Se o primeiro dia de festival nunca chegou a estar cheio, o segundo murcho esteve, embora o público ainda tivesse mostrado alguma energia com Taxi, que optaram por não arrefecer o público com músicas novas, menos conhecidas, como tinham feito os seus contemporâneos Trabalhadores do Comércio na noite anterior.

“Cairo” aqueceu a sala que se mostrou receptiva. Ao reparar em alguns rostos mais novos, João Grande agradeceu a presença dos fãs que os acompanham há mais de 40 anos e aos novos rostos que ali se juntaram. Com energia transbordante, os Taxi não cantam e tocam apenas, espalham magia!

O tema “Tv wc”, com ritmo e imagens frenéticas levou a plateia ao rubro, a qual aqueceu ainda mais com um espectáculo de fogo preso e algumas animações que, a par do vídeo, foram uma constante durante a actuação. Momento cómico e emotivo com “A queda dos anjos”, que toda a gente conhece como Rosete, a história de uma senhora do Alto da Maia. “Hipertensão”, do álbum “Cairo”, de 1982 mantém acesa a verdade sobre os jogos de poder e a luta dos oprimidos.

João Grande apresentou a banda com agradecimento especial a Rui Taborda, “companheiro de luta e de vida” que estava a fazer um esforço adicional apresentando-se com 38 graus de febre. Quando Rute Sima assumiu o lugar de vocalista ocorreu um dos momentos altos da noite. 40 anos depois, uma música nova, “Nunca Mais”, o veterano ensinando o refrão ao público para que os acompanhassem durante a apresentação. Na contagem decrescente, “Às dos Fippers”, “Táxi” e, não podendo ser deixado de fora, o clássico sempre contemporâneo, “Chiclete”.

Inexplicavelmente após a apresentação dos Taxi, a sala esvaziou e muita gente não retornou… Muitos por ali a aproveitar para beber umas cervejas a quem daria igual o local onde se encontravam. A juventude de ´90 não compareceu à chamada e quem ali estava pouco parecia querer saber da banda que se apresentou a seguir, os icónicos e talentosos, Clã.

A interação entre o público e a banda não aconteceu, excepto em momentos de interpretação dos clássicos e nas filas mais próximas do palco onde estavam os verdadeiros apreciadores. No geral, era um público parco em volume e que parecia estar a sofrer, contrariado. Lá acordaram um pouco à quarta música, “H2omem”, uma vez que nem a música anterior, dedicada aos jovens activistas, tinha tirado a plateia do torpor em que se encontrava.

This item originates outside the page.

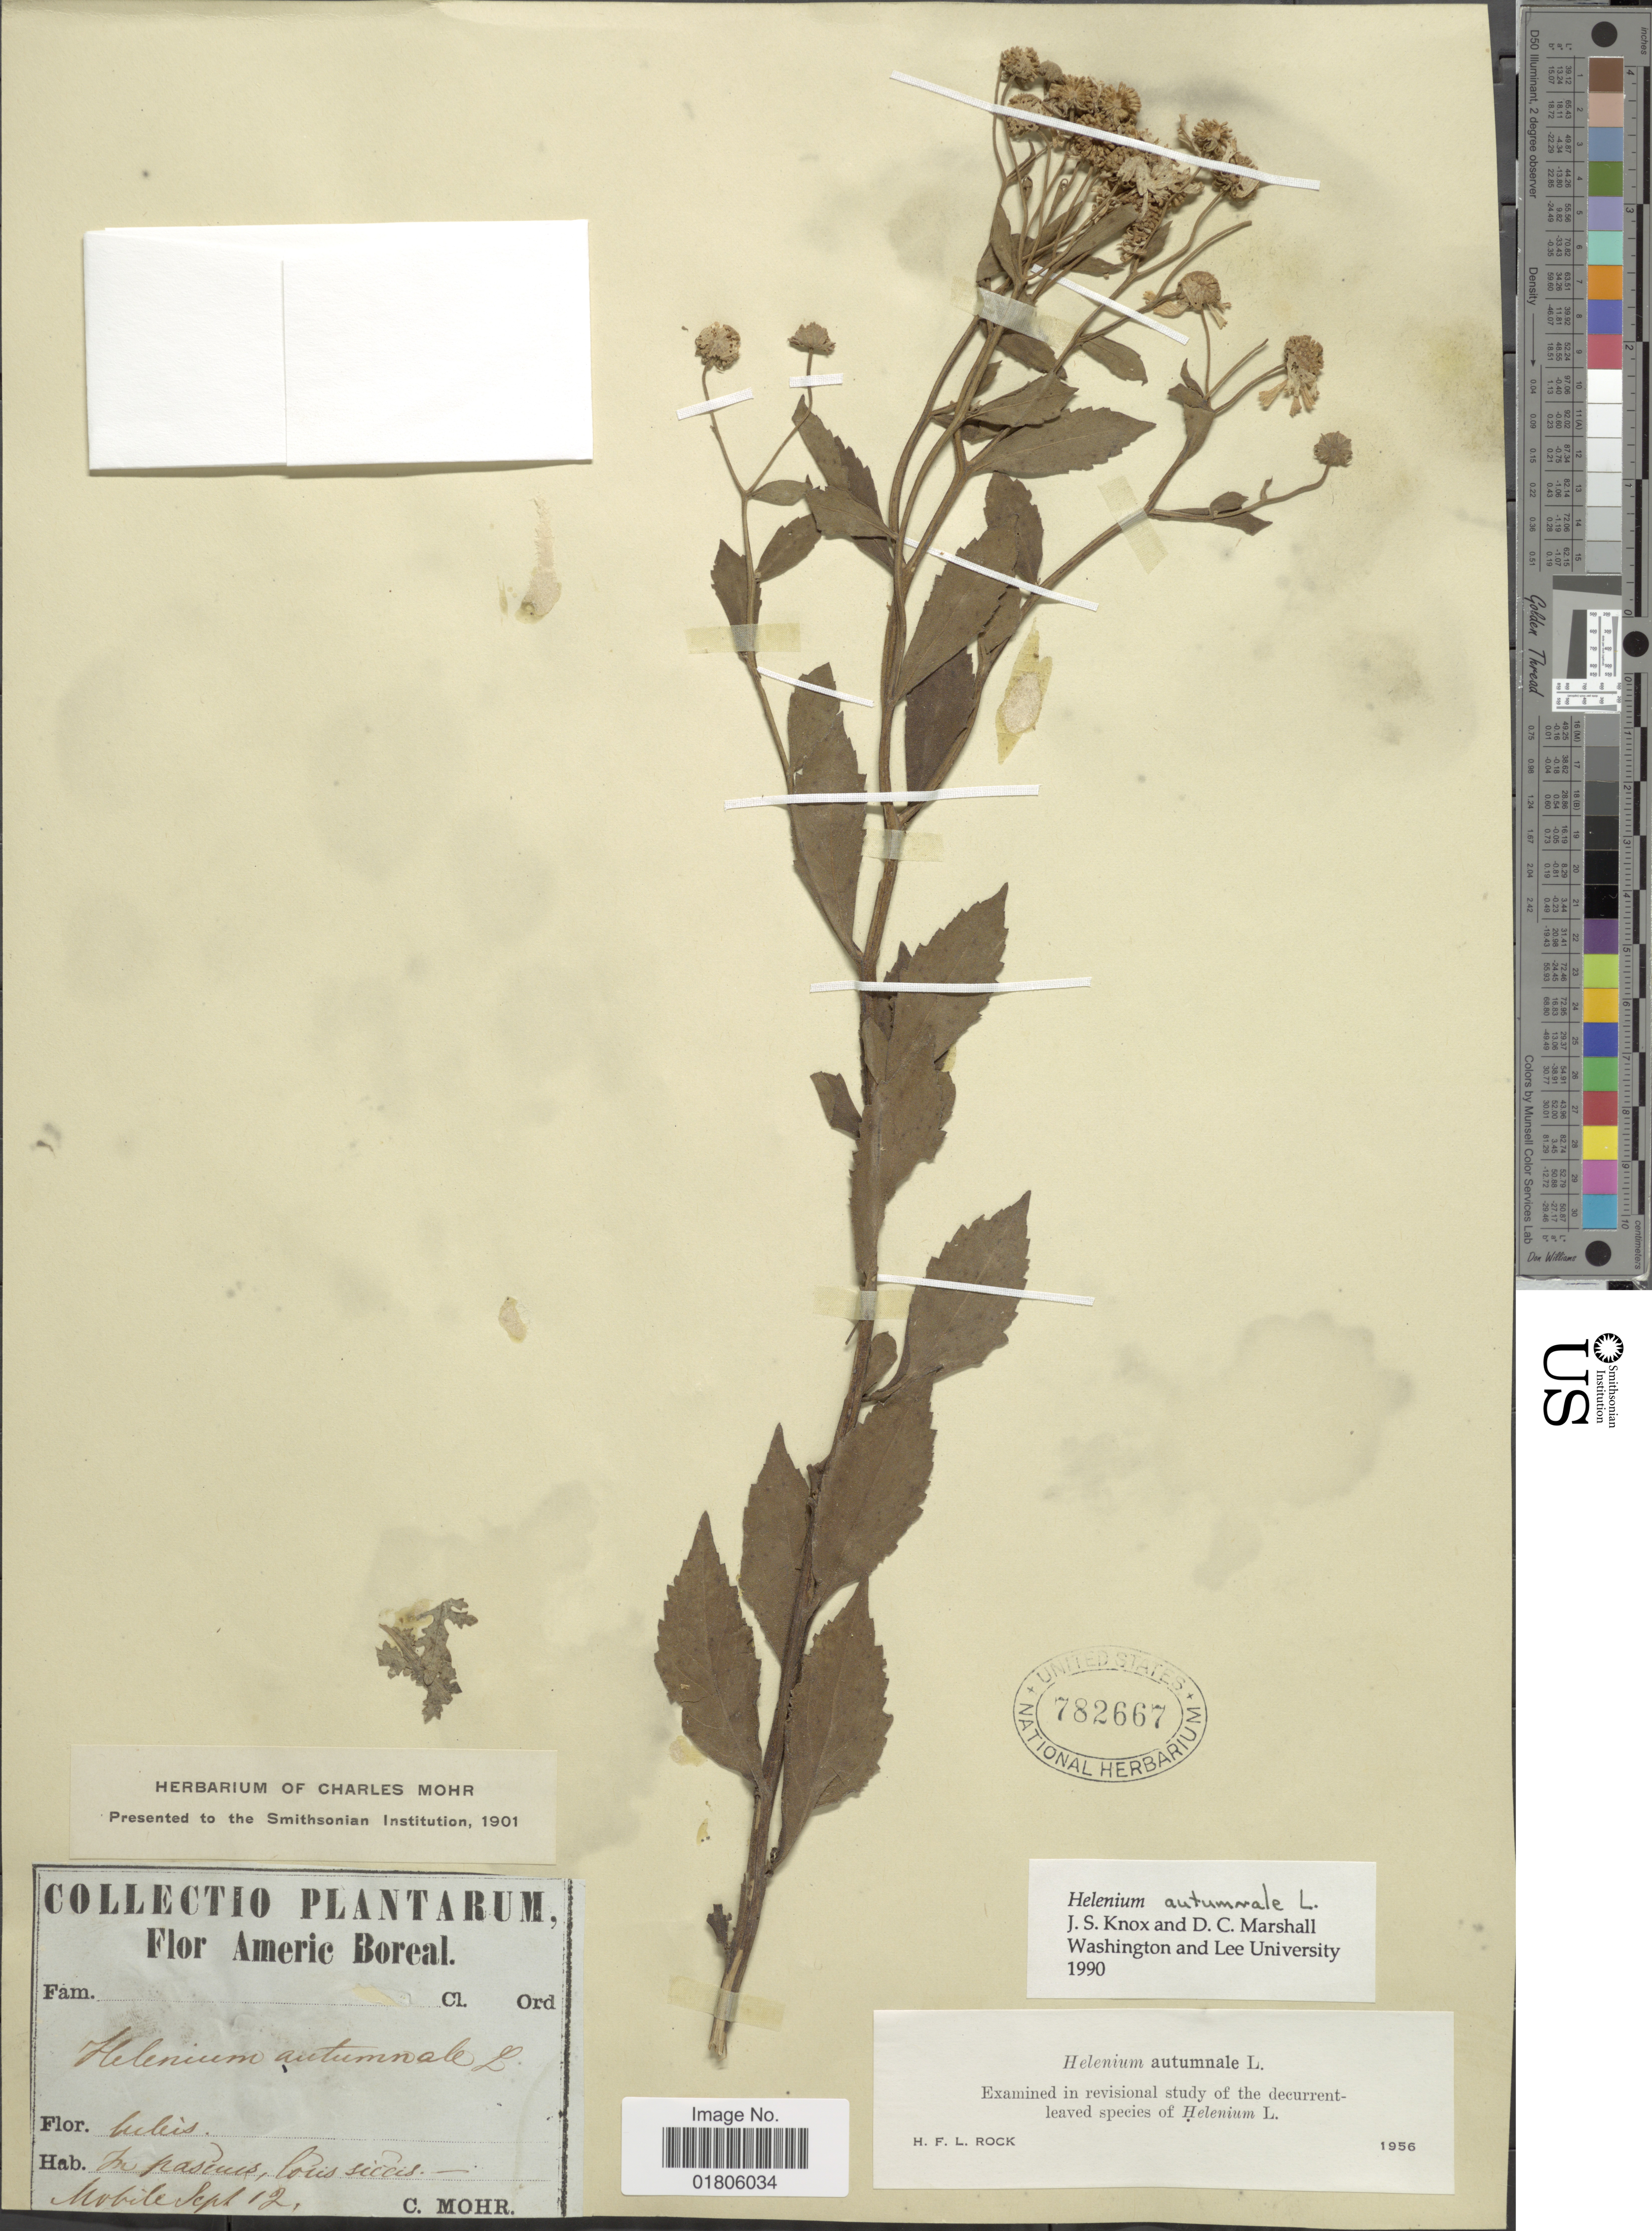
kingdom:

Manuela Azevedo apelou ao poder da música para a mudança e recebeu Capicua, que colaborou no último álbum dos Clã, “Véspera”, e se juntou em palco para interpretar três canções. No entanto, o público não parava de diminuir, restando um pavilhão semi-despido. Quando os Clã interpretaram “Sopro no coração”, primeira de muitas colaborações com Sérgio Godinho, fizeram-no para um ambiente de discoteca dos anos ‘90 em fim de noite. Um casal nem quis saber e estavam a ouvir músicas a seu gosto no telemóvel, alto, com sentido de partilha.

 

Distribuídos pelo público estavam os resistentes que esperavam pela última banda da noite, Mão Morta, que embora sendo nortenha, são portugueses de Braga. Em casa quase vazia, Adolfo Luxúria Canibal cumprimentou à medida da recepção: Boa noite Lisboa! O tipo de apresentação, muito baseada na récita e musicalidade profunda e forte, soou desadequada numa sala tão grande e vazia que não serviu ao que pede um espectáculo mais intimista, tal como não tinha servido anteriormente a Clã e aos seus sons mais complexos. Bons concertos, pouca aderência ou sala demasiado grande… sortudos os que assistiram.

Num cartaz saudosista, Rock à Moda do Porto foi uma celebração da música e da diversidade dos anos 80 e 90 numa segunda edição que não conseguiu prender na actualidade, apresentado um cartaz de nomes que tiveram tempos áureos e que, com mais ou menos sucesso, mantêm-se à tona e relevantes na actualidade do panorama musical português em que “como tudo o que é coisa que promete a gente vê como uma chiclete, que se prova, mastiga e deita fora, sem demora”.